=== Begin Enclosure ===
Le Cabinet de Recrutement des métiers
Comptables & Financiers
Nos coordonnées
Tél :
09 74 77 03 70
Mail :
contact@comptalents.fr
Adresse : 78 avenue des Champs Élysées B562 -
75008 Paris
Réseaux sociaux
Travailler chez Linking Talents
=== End Enclosure ===
▶ **Your task**
Pull out each line of the entries above that contains the string "Recrutement", matching case exactly.

▶ **Answer area**
Le Cabinet de Recrutement des métiers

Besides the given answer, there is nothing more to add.